PAGE EXTRACT Start Marker

Decision: No Web Framework (Standard Library Only)

Alternative Considered: Gin, Echo, or other frameworks

Rationale:

  • Minimal dependencies as per requirements
  • Full control over request handling
  • Better performance characteristics
  • Easier to understand and debug
func (s *Server) setupRoutes() http.Handler {
    mux := http.NewServeMux()
    
    mux.HandleFunc("/health", s.healthHandler.HandleHealth())
    mux.HandleFunc("/checkout", s.checkoutHandler.HandleCheckout())
    mux.HandleFunc("/purchase", s.purchaseHandler.HandlePurchase())
    
    // Apply middleware manually
    handler := middleware.NewRecoveryMiddleware(s.logger)(mux)
    handler = middleware.NewLoggingMiddleware(s.logger)(handler)
    handler = monitoring.WrapHandler(handler)
    
    return handler
}

Benefits:

  • Zero framework dependencies
  • Predictable performance characteristics
  • Easy to optimize specific endpoints
  • Reduced attack surface

Trade-offs:

  • More boilerplate code for common functionality
  • Manual implementation of middleware chain
  • Less community ecosystem around patterns

Error Handling Decisions

Decision: Domain Error Mapping to HTTP Status Codes

var errorMappings = map[error]ErrorMapping{
    domainErrors.ErrItemAlreadySold: {
        HTTPStatus: http.StatusConflict,
        Status:     StatusConflict,
        Message:    "Items already sold",
    },
    domainErrors.ErrUserLimitExceeded: {
        HTTPStatus: http.StatusBadRequest,
        Status:     StatusError,
        Message:    "User has reached maximum items limit",
    },
}

Rationale:

  • Clean separation between domain and HTTP concerns
  • Consistent error responses across endpoints
  • Easy to add new error types without HTTP knowledge

Benefits:

  • Domain errors remain HTTP-agnostic
  • Consistent client experience
  • Easy testing of business logic

Trade-offs:

  • Additional mapping layer
  • Potential for unmapped errors

Decision: Structured JSON Error Responses

type ErrorResponse struct {
    Message string `json:"message"`
    Error   string `json:"error,omitempty"`
    Code    string `json:"code,omitempty"`
}

Rationale:

  • Machine-readable error information
  • Consistent structure for client handling
  • Debugging information when appropriate

Monitoring Design Decisions

Decision: Prometheus + Grafana Stack

Alternative Considered: Custom metrics, DataDog, New Relic

Rationale:

  • Open source and self-hosted
  • Industry standard for microservices
  • Rich ecosystem and community support
  • Cost-effective for high-volume metrics

Four Golden Signals Implementation

// Latency
HTTPRequestDuration = promauto.NewHistogramVec(...)

// Traffic  
HTTPRequestsTotal = promauto.NewCounterVec(...)

PAGE EXTRACT End Marker

# [PROBLEMS AND TASKS]
1. Rewrite the part of the design notes starting with "Four Golden Signals" and going on through "HTTPRequestsTotal = promauto.NewCounterVec(...)", changing "Traffic" to "Throughput".
2. Carry the design notes further from the point where they stop.
The listing isn't needed for any of this.

DATA SHOWN Start Marker

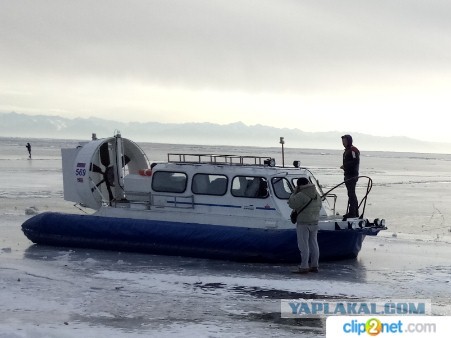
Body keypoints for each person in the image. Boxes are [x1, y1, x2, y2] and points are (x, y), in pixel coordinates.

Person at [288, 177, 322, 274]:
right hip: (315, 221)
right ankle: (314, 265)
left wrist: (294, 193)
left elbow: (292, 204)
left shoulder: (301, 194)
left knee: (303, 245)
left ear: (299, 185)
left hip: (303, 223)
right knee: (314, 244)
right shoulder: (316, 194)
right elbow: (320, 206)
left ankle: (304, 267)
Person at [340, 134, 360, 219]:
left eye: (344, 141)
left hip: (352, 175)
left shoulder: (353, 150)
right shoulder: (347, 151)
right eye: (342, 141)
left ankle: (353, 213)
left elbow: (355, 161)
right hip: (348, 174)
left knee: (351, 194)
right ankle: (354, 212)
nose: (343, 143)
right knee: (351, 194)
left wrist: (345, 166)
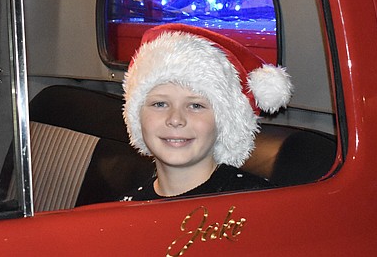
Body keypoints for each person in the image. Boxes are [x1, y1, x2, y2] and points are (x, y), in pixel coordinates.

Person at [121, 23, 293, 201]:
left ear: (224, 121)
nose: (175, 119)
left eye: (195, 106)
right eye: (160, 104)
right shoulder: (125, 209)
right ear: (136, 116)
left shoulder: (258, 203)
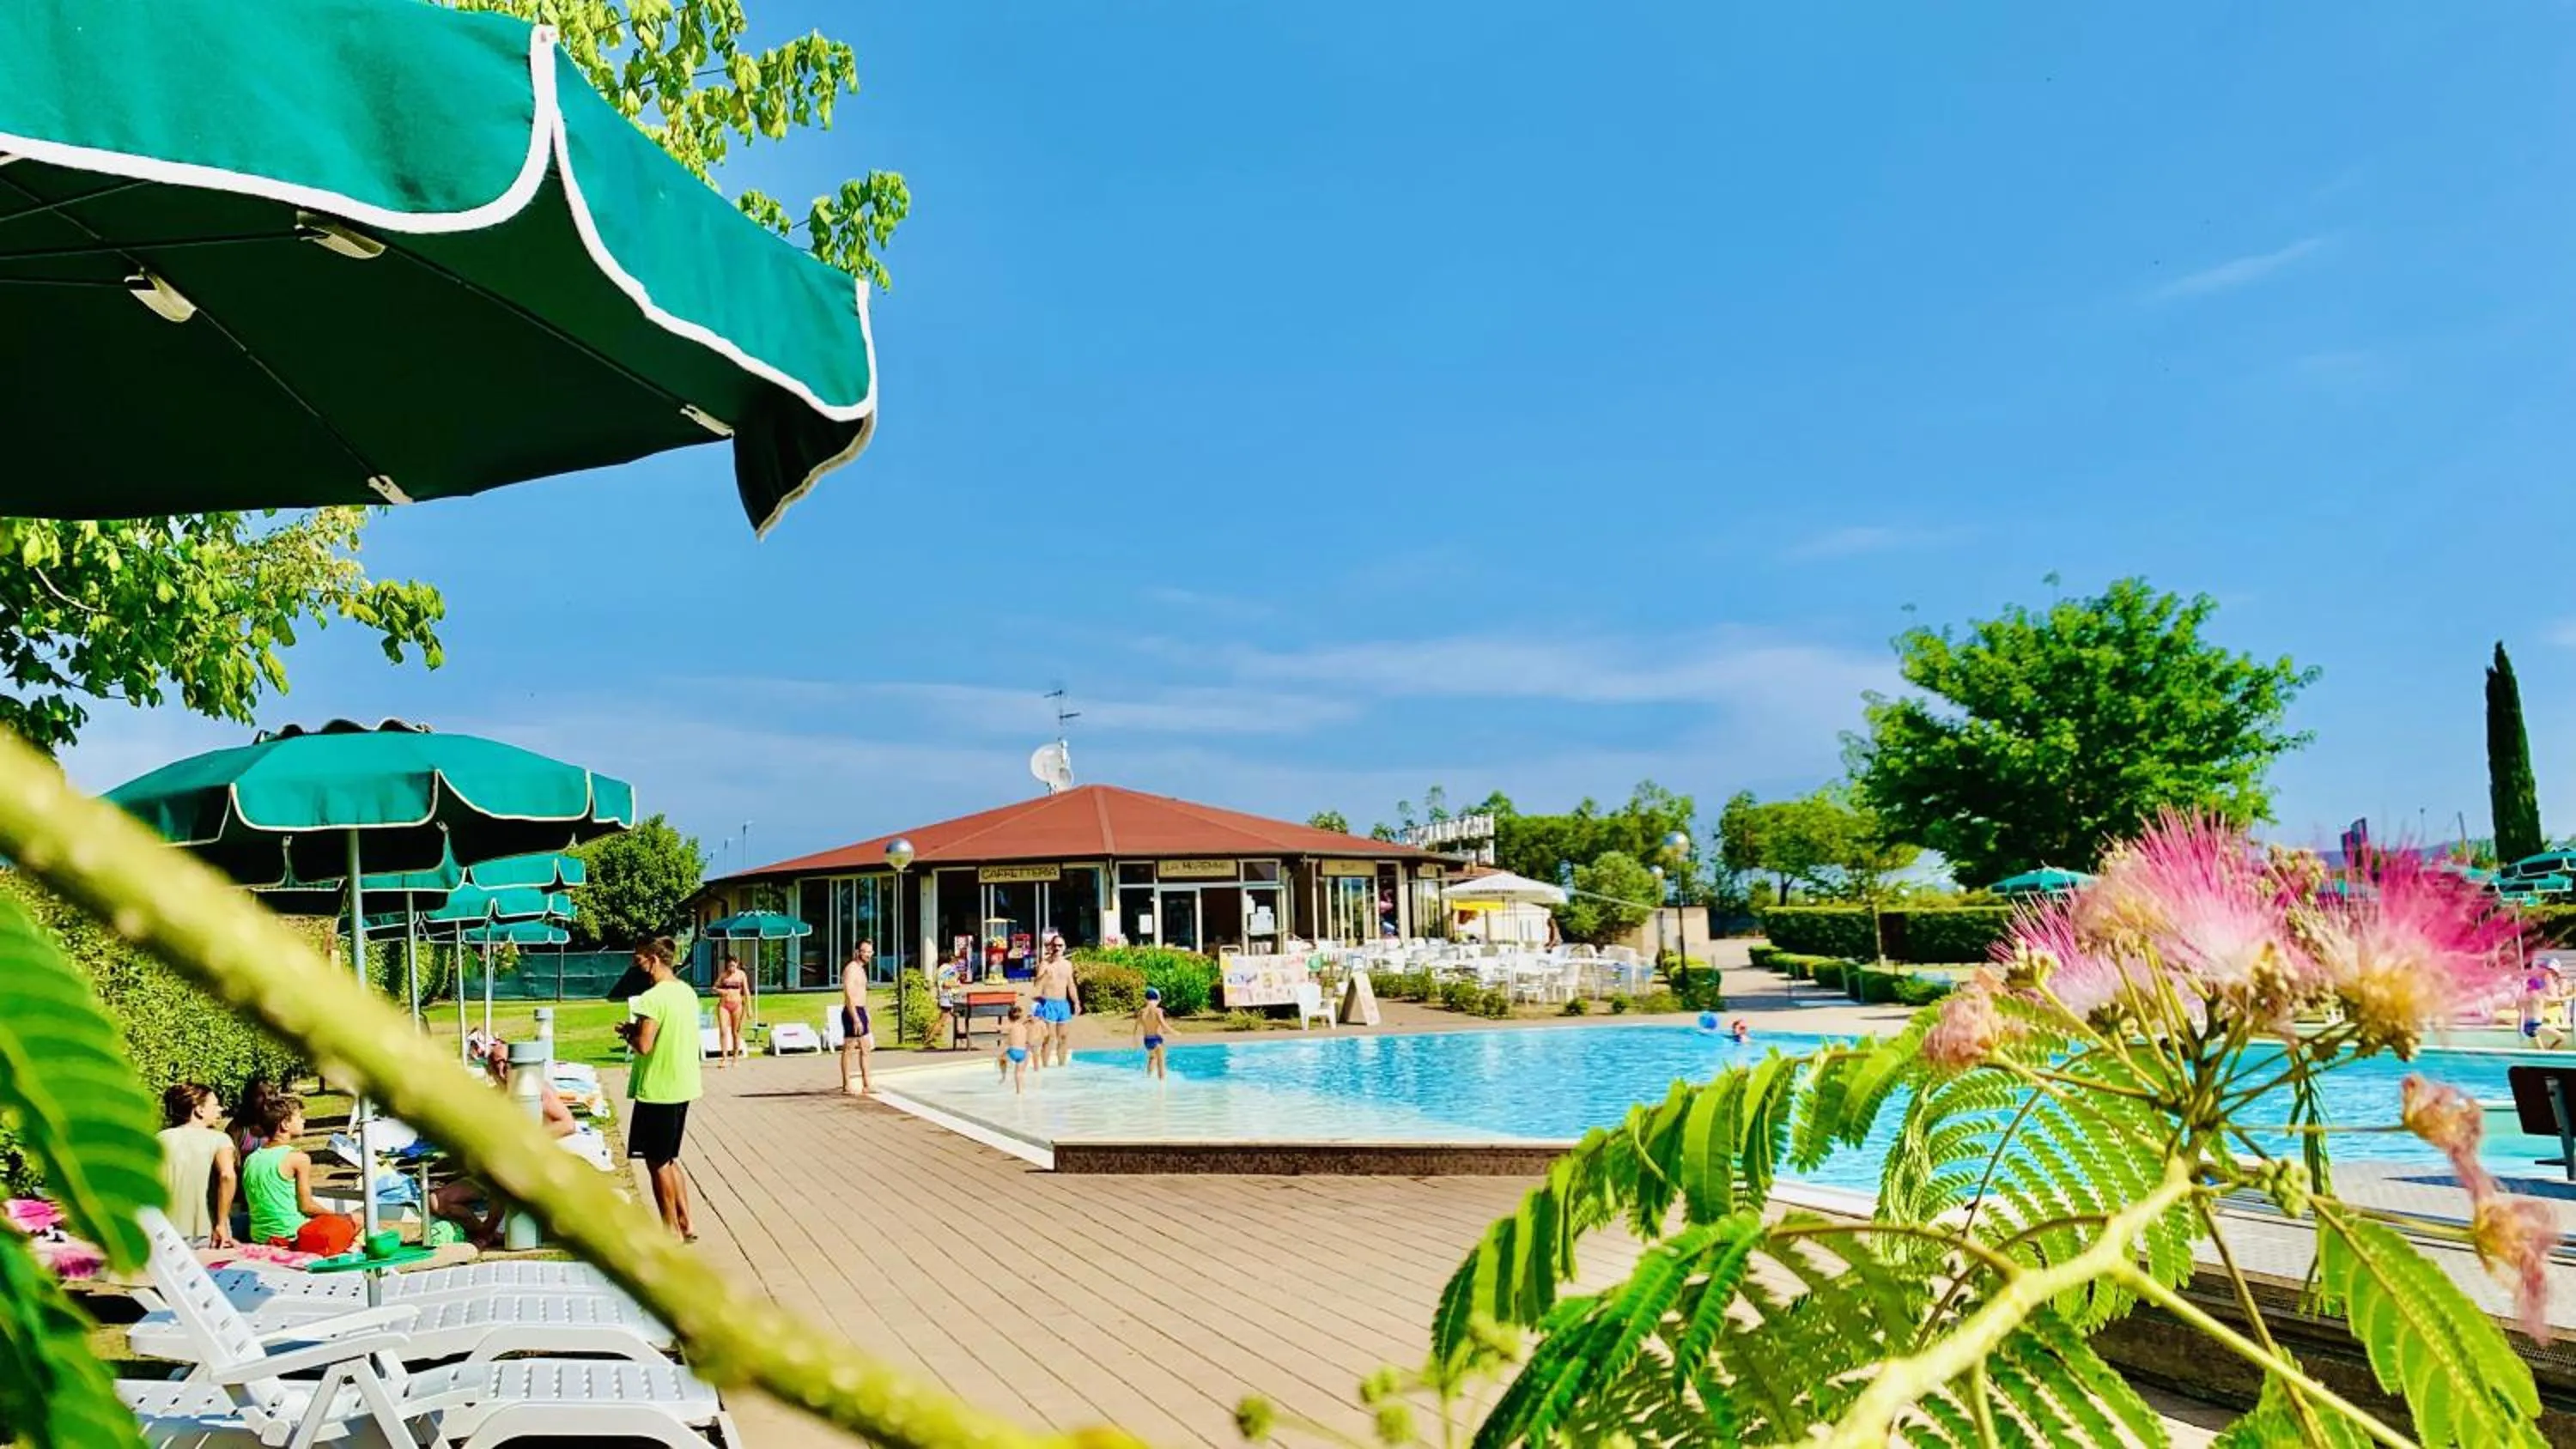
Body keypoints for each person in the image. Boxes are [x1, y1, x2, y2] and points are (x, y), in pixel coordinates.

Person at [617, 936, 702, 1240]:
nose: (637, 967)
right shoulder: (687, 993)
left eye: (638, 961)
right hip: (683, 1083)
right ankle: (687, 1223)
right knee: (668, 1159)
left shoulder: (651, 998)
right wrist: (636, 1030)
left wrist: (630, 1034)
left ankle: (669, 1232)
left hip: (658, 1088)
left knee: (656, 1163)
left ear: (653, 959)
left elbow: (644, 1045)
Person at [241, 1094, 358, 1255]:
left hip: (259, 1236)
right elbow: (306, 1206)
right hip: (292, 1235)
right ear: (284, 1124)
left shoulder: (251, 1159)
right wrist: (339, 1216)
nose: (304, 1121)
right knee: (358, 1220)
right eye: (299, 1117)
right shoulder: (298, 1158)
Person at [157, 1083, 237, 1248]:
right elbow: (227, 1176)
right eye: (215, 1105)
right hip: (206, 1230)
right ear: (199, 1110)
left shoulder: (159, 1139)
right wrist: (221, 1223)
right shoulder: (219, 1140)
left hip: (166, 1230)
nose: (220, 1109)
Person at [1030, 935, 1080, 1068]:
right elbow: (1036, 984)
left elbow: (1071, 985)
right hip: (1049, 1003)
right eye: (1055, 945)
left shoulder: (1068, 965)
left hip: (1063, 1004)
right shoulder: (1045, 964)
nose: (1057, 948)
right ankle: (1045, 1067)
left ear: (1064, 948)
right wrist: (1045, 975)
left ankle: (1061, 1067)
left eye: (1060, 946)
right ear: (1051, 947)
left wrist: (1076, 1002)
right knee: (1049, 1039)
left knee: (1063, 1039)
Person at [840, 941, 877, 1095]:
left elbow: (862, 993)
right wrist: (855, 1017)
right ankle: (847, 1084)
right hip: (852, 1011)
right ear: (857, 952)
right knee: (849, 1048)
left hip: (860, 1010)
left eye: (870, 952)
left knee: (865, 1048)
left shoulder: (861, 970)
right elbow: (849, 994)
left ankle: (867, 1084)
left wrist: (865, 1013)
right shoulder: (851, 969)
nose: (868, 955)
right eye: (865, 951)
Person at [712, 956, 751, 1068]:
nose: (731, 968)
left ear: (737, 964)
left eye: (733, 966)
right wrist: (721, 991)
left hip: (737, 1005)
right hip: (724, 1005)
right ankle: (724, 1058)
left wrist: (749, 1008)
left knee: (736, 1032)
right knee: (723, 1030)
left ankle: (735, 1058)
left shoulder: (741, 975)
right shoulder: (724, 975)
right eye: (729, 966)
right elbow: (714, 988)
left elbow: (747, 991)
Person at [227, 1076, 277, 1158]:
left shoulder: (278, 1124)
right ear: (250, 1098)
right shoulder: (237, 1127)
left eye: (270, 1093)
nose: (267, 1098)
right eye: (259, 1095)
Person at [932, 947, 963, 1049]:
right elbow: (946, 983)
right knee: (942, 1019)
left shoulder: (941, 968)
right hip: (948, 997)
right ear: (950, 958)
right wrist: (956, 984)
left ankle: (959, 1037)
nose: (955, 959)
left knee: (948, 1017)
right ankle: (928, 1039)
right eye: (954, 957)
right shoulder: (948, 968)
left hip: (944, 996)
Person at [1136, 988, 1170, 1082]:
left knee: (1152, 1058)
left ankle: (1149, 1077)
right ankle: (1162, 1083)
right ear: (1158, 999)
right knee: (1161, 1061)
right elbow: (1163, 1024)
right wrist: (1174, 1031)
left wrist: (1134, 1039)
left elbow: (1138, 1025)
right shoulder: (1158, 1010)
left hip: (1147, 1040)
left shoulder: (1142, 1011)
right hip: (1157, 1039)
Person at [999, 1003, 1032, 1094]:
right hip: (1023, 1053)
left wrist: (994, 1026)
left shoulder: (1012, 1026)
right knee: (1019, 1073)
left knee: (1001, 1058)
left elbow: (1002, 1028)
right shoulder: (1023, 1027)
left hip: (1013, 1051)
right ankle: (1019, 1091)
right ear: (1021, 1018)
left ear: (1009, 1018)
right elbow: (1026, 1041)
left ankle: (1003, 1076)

DATA SHOWN End Marker

# [SET OF ANSWERS]
1.
Four Golden Signals Implementation

// Latency
HTTPRequestDuration = promauto.NewHistogramVec(...)

// Throughput  
HTTPRequestsTotal = promauto.NewCounterVec(...)

2.
// Errors
CheckoutFailureTotal = promauto.NewCounterVec(...)

// Saturation
DBConnectionsActive = promauto.NewGauge(...)

Benefits:

  • Comprehensive observability out of the box
  • Historical data retention and analysis
  • Alerting capabilities
  • Cost-effective scaling

Trade-offs:

  • Additional infrastructure to manage
  • Learning curve for Prometheus query language
  • Storage requirements for metrics retention

Decision: Business Metrics as First-Class Citizens

// Flash sale specific metrics
SaleItemsSoldTotal = promauto.NewCounter(...)
CheckoutSuccessTotal = promauto.NewCounter(...)
PurchaseSuccessTotal = promauto.NewCounter(...)

Rationale:

  • Business stakeholders need real-time visibility
  • Technical metrics alone insufficient for flash sales
  • Enables data-driven optimization decisions

Benefits:

  • Business and technical teams share common metrics
  • Real-time business intelligence
  • Easier debugging of business logic issues

Performance Optimization Decisions

Decision: Connection Pooling Strategy

db.SetMaxOpenConns(100)     // Total connections across all instances
db.SetMaxIdleConns(50)      // Keep connections warm
db.SetConnMaxLifetime(time.Hour)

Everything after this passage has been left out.